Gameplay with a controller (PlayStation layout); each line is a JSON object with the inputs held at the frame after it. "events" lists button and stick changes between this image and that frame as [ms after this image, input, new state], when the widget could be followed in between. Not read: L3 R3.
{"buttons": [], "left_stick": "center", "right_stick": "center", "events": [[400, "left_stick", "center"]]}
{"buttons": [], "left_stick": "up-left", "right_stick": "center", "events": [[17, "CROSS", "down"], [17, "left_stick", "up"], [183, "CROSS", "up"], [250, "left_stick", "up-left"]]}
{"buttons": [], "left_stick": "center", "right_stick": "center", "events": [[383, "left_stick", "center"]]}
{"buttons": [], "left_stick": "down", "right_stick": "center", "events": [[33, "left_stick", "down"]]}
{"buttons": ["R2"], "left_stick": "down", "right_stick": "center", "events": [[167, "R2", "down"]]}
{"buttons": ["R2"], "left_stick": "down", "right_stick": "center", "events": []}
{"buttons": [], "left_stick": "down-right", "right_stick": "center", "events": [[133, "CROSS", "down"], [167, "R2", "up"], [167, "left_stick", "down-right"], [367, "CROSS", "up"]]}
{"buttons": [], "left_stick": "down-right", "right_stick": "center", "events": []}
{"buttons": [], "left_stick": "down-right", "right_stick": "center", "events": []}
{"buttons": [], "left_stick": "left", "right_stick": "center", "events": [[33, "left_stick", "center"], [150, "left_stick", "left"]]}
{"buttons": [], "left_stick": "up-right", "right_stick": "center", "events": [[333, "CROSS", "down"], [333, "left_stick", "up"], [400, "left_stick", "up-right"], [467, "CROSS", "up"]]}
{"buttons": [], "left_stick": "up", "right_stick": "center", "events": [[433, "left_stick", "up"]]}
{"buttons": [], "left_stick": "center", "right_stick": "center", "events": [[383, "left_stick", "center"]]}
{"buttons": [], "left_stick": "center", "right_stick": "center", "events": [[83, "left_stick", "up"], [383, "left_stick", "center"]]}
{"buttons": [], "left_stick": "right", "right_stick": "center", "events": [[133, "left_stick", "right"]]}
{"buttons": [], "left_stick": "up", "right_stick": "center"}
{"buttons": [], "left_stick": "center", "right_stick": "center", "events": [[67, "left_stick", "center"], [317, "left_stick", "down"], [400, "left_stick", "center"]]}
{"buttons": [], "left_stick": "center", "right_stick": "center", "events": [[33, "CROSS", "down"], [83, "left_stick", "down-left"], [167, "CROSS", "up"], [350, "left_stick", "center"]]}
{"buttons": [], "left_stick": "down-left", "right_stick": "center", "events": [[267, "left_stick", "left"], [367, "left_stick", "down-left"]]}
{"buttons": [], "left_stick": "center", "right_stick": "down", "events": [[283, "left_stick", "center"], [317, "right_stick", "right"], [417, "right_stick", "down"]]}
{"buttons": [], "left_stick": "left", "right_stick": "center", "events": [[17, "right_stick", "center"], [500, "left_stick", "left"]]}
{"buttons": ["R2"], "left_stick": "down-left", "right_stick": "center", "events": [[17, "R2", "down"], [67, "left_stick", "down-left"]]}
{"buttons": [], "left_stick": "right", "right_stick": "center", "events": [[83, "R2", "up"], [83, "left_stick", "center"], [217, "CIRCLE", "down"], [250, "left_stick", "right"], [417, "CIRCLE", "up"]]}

★ ★ ★ ★

• REQUIRED WORK: When a line in the material above contains the word "CROSS", copy that line out.

• ANSWER:
{"buttons": [], "left_stick": "up-left", "right_stick": "center", "events": [[17, "CROSS", "down"], [17, "left_stick", "up"], [183, "CROSS", "up"], [250, "left_stick", "up-left"]]}
{"buttons": [], "left_stick": "down-right", "right_stick": "center", "events": [[133, "CROSS", "down"], [167, "R2", "up"], [167, "left_stick", "down-right"], [367, "CROSS", "up"]]}
{"buttons": [], "left_stick": "up-right", "right_stick": "center", "events": [[333, "CROSS", "down"], [333, "left_stick", "up"], [400, "left_stick", "up-right"], [467, "CROSS", "up"]]}
{"buttons": [], "left_stick": "center", "right_stick": "center", "events": [[33, "CROSS", "down"], [83, "left_stick", "down-left"], [167, "CROSS", "up"], [350, "left_stick", "center"]]}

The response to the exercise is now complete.